FWO wins the fight: Martial arts centre owner fined for paying trainees 73 cents

The owner of a martial arts and fitness centre has been fined a total of $45,936 for underpaying staff and trainees, with some paid as little as 73 cents per hour.

David Auty, owner of Revolution Martial Arts in the Melbourne suburb of Boronia, has been fined $7,656 by the Fair Work Ombudsman, while his company has been ordered to pay a further $38,280.

Federal Magistrate Frank Turner ordered Auty become personally liable if the company fails to pay the fine within 30 days.

Twelve trainees and five staff at the fitness centre were underpaid between July 2009 and April 2012 a total of $67,320.

The trainees were paid between $0.73 cents and $2.74 an hour, despite being entitled to between $8 and $16 an hour, after Auty made unauthorised deductions from their wages for costs such as club membership and administration fees. Some employees were also not paid annual leave entitlements.

The underpayments were revealed following an investigation by the Fair Work Ombudsman into a complaint lodged by an employee.

Auty has since repaid his staff, but not until after legal proceedings were commenced.

In 2006, Auty was advised by the Office of Workplace Services, a predecessor of the FWO about minimum entitlements and restrictions on making deductions from employees’ wages.

SmartCompany contacted Revolution Martial Arts but it failed to respond prior to publication.

The incident in 2006 did not reach the courts and this underpayment case was considered by Turner as the first time Auty had breached workplace laws.

M+K Lawyers partner Andrew Douglas told SmartCompany because there was no doubt Auty was aware of the workplace laws regarding minimum entitlements, this would have increased the amount he was fined.

“Considering they did not act on the advice of the FWO until legal proceedings were in place, I think these fines would be on the higher end and reflect this disregard for the law,” he says.

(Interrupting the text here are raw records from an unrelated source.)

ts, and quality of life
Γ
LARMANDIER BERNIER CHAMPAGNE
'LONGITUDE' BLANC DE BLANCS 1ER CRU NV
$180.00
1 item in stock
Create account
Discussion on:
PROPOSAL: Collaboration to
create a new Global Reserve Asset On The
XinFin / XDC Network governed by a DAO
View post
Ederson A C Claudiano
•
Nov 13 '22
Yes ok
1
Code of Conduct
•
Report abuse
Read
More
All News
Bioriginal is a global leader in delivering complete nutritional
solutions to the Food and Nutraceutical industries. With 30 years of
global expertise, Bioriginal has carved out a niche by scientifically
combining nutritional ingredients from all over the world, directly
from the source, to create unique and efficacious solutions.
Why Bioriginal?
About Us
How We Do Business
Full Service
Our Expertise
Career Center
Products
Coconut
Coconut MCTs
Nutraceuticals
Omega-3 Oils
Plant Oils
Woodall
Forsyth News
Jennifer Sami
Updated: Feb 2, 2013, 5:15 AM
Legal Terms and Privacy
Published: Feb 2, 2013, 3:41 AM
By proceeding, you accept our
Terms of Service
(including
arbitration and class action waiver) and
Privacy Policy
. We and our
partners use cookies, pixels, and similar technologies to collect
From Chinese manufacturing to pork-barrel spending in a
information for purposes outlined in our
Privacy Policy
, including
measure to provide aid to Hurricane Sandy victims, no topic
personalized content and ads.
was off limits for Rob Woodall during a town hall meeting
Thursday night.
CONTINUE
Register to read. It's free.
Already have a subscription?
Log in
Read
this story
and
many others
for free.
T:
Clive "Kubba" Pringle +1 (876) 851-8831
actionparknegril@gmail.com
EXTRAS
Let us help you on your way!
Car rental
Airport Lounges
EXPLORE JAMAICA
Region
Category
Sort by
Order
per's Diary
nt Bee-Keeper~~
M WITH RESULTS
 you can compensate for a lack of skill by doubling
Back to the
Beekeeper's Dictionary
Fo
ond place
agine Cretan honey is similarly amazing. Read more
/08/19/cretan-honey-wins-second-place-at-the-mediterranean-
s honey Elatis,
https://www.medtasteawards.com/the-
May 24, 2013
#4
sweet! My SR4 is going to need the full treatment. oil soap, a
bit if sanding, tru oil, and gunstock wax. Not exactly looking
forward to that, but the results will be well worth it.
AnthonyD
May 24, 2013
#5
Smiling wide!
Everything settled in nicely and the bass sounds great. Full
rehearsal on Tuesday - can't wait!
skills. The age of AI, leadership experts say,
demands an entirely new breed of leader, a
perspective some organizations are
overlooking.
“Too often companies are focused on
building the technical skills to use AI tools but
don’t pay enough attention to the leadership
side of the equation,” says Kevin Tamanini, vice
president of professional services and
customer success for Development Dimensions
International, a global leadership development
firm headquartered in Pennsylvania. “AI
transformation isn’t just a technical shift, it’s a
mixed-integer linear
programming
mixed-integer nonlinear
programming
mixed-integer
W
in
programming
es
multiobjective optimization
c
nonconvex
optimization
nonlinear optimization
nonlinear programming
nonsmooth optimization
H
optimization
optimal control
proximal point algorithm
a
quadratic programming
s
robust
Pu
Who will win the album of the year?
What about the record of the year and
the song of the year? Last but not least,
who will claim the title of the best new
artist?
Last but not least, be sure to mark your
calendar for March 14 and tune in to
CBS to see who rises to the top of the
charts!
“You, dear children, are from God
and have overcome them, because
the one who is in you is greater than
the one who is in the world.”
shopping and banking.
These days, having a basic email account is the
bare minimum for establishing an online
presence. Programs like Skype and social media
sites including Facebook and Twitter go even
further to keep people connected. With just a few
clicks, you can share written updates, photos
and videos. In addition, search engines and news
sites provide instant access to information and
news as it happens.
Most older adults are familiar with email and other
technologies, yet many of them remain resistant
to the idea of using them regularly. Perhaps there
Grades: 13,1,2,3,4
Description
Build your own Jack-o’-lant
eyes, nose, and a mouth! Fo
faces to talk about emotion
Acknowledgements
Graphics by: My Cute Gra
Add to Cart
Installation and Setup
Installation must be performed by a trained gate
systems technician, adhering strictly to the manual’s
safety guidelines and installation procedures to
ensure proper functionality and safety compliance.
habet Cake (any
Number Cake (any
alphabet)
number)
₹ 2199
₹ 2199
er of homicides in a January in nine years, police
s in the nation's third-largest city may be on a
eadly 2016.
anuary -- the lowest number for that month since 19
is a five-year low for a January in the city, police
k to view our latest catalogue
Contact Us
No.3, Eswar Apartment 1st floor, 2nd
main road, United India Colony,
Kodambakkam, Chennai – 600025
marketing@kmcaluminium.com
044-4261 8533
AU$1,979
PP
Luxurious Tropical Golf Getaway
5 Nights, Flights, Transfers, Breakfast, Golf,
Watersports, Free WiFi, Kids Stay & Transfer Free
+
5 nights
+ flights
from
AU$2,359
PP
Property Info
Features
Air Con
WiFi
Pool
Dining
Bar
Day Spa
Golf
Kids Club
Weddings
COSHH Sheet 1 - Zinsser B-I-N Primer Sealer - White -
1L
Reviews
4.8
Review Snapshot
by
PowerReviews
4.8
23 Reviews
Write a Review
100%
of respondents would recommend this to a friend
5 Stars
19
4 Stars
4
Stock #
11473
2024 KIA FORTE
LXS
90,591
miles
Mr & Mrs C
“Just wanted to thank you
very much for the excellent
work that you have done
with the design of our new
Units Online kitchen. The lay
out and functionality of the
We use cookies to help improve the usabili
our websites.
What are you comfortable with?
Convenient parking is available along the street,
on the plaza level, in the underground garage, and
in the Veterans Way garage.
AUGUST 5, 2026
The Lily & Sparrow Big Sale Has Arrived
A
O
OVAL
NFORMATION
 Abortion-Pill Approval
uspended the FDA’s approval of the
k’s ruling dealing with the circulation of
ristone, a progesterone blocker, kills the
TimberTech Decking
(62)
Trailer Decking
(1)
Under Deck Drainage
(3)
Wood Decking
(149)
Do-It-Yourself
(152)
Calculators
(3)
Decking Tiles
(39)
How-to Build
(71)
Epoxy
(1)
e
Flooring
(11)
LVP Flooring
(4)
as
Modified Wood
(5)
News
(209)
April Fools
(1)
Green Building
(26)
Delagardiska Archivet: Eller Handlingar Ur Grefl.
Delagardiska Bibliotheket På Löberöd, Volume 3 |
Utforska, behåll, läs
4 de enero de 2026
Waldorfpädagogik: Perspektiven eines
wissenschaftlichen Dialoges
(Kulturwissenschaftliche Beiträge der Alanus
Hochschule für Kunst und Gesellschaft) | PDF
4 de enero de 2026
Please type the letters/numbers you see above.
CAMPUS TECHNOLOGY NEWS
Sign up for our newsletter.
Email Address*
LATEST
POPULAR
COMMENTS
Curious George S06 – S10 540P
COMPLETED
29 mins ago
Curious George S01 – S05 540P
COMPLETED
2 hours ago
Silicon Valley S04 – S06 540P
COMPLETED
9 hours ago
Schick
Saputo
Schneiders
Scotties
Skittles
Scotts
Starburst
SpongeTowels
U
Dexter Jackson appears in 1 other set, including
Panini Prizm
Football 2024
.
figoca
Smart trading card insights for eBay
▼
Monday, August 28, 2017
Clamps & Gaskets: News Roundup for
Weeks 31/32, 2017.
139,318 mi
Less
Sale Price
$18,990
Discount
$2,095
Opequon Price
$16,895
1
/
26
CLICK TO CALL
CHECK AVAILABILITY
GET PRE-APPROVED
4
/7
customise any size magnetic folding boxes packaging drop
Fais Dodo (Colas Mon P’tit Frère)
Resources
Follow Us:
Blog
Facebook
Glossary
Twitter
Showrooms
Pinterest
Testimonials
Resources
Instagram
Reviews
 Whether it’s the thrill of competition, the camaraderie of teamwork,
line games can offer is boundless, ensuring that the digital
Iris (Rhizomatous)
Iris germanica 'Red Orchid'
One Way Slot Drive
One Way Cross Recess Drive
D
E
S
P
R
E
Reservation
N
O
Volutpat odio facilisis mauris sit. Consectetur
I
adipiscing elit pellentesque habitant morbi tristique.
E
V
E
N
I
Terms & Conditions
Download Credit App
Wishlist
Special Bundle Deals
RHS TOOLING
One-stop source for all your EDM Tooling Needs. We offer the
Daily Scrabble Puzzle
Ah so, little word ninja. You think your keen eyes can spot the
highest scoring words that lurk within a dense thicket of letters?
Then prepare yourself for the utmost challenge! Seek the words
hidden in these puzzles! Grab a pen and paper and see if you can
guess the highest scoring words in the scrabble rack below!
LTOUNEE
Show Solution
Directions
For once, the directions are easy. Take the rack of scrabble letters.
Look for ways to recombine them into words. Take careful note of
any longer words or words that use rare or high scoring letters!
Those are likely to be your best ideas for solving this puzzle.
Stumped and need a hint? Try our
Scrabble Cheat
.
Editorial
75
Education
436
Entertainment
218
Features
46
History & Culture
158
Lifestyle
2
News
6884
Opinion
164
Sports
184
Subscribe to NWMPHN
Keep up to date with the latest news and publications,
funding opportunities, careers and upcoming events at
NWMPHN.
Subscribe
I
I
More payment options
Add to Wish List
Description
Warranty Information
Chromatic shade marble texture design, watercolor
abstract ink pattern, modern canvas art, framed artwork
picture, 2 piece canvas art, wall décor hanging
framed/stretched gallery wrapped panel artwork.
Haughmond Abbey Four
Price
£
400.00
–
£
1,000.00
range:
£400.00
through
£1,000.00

Douglas says if employers act on FWO orders quickly, they will most likely avoid legal proceedings.

“From time to time the FWO will intervene and notify people of their failures. So in this case, employers should seek advice and repay the money because if they do this they will most likely avoid prosecution.

“If you make full admissions quickly and respond to what needs to be repaid, the chances of prosecution is very limited,” he says.

The largest individual underpayment was $12,349 of a teenage male trainee and workplace laws relating to employment records were also breached.

Douglas says the case could herald a new focus for the FWO on the sports industry.

“In every sporting club there are people involved providing services for free – junior coaches, people running the food store – when does it cross over from volunteer to paid status?

“People are going to push back and just make employees work as volunteers,” he says.